## Exercise objective
Filter the data for lines with the word "left", then copy every line so identified.

## Available records
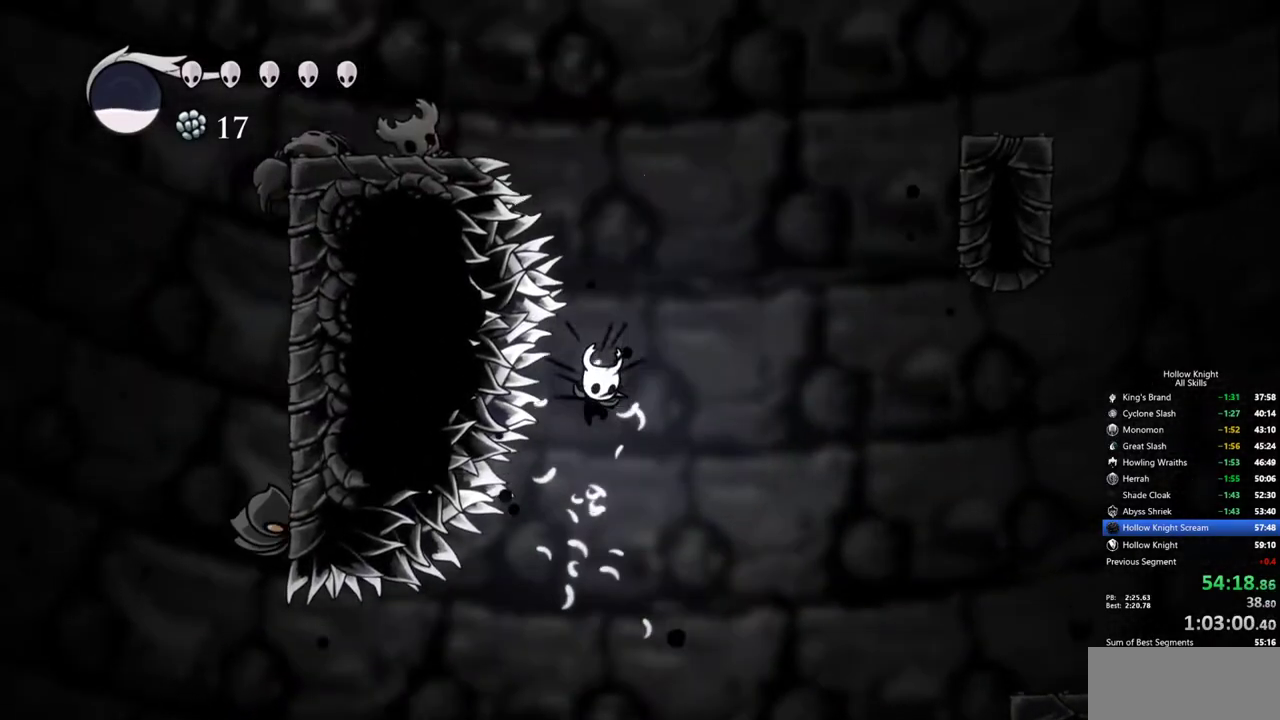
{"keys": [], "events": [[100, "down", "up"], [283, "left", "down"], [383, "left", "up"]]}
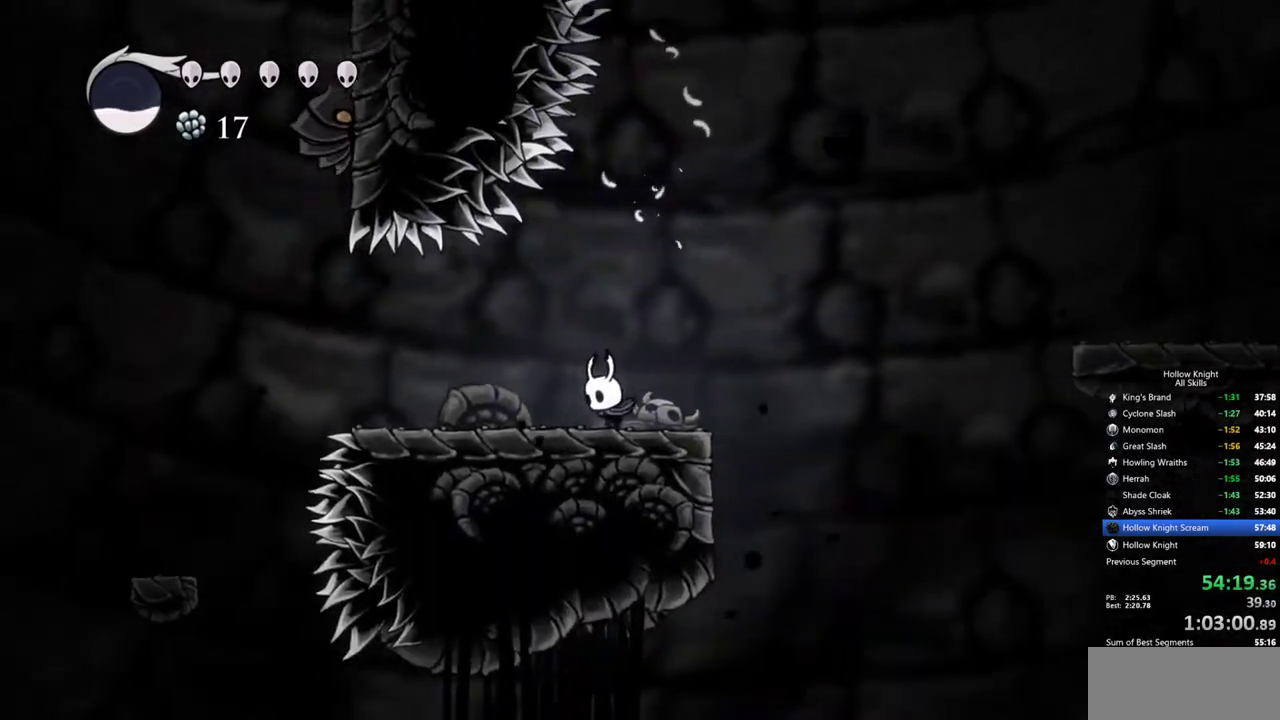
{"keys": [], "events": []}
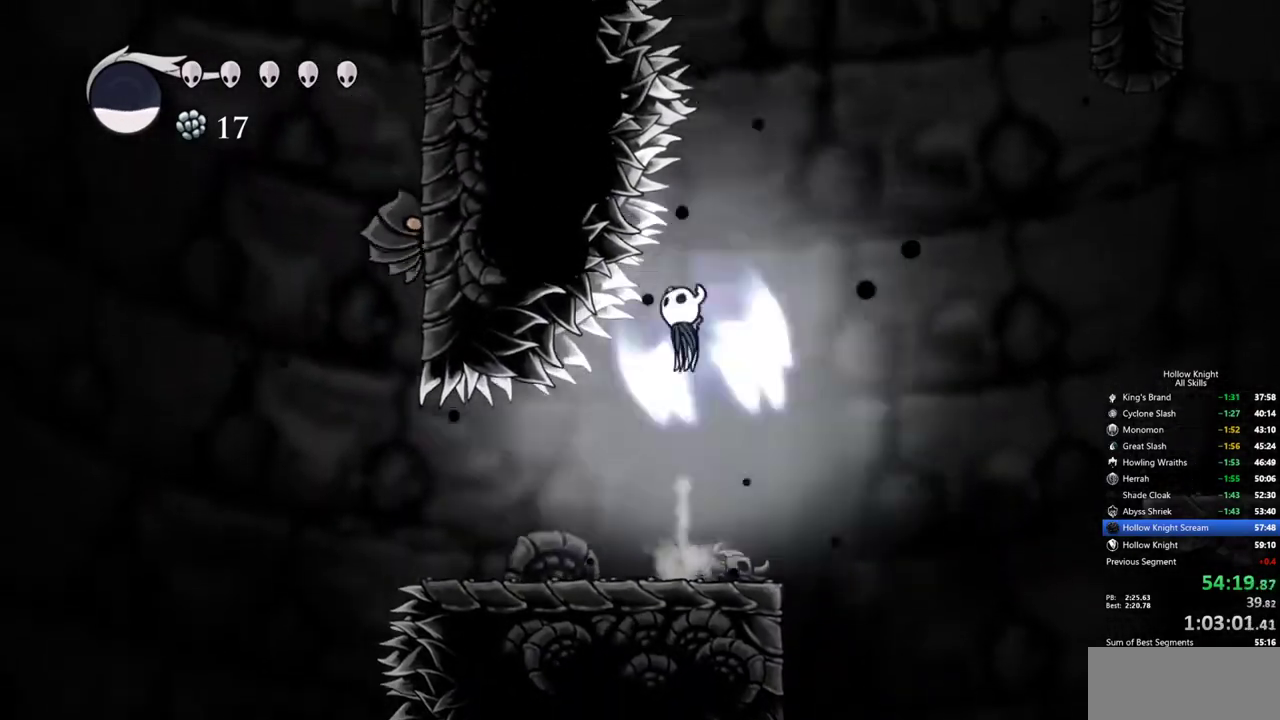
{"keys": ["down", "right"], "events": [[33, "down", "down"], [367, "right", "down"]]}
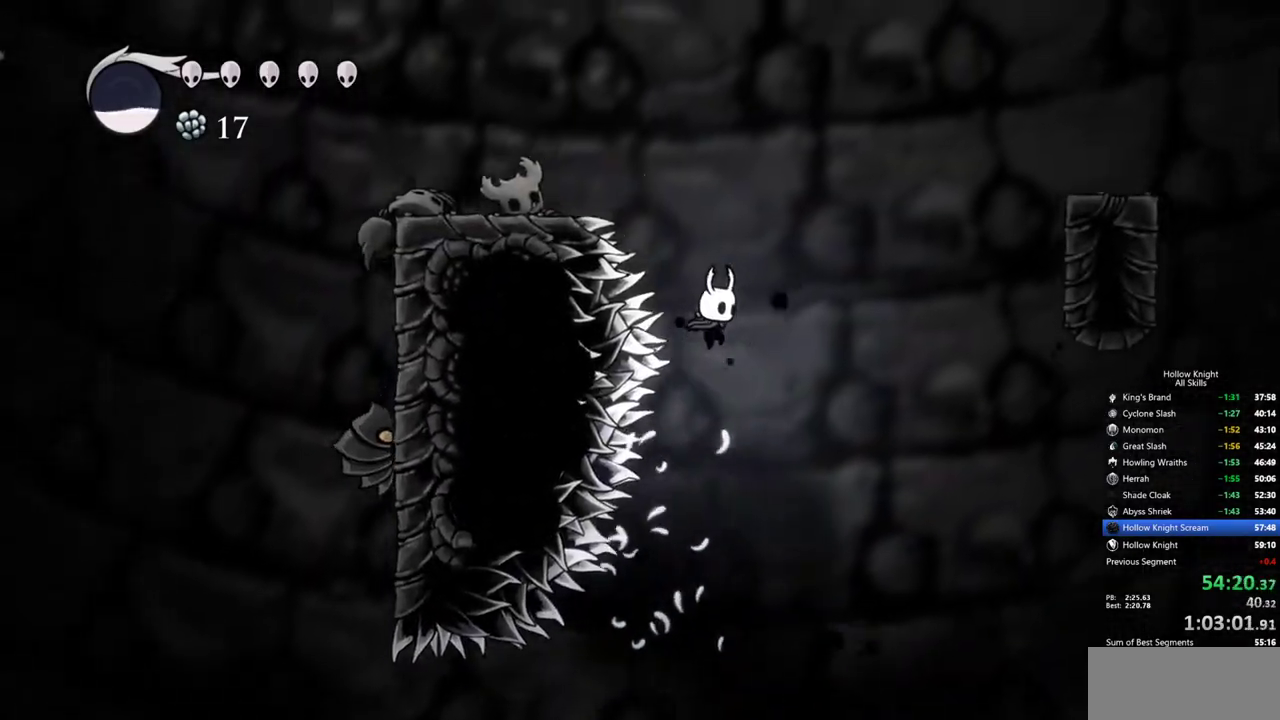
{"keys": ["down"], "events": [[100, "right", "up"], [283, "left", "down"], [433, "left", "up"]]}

* * *

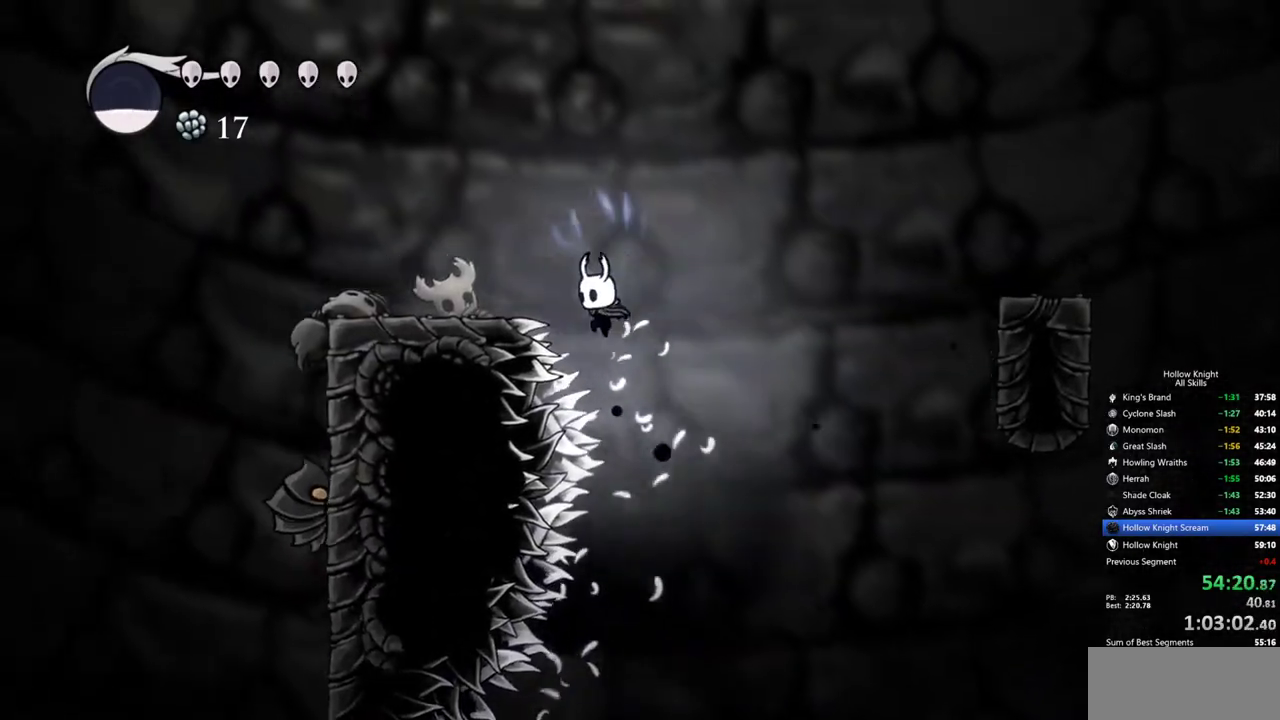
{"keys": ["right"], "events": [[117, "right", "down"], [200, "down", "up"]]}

## Output for this task
{"keys": [], "events": [[100, "down", "up"], [283, "left", "down"], [383, "left", "up"]]}
{"keys": ["down"], "events": [[100, "right", "up"], [283, "left", "down"], [433, "left", "up"]]}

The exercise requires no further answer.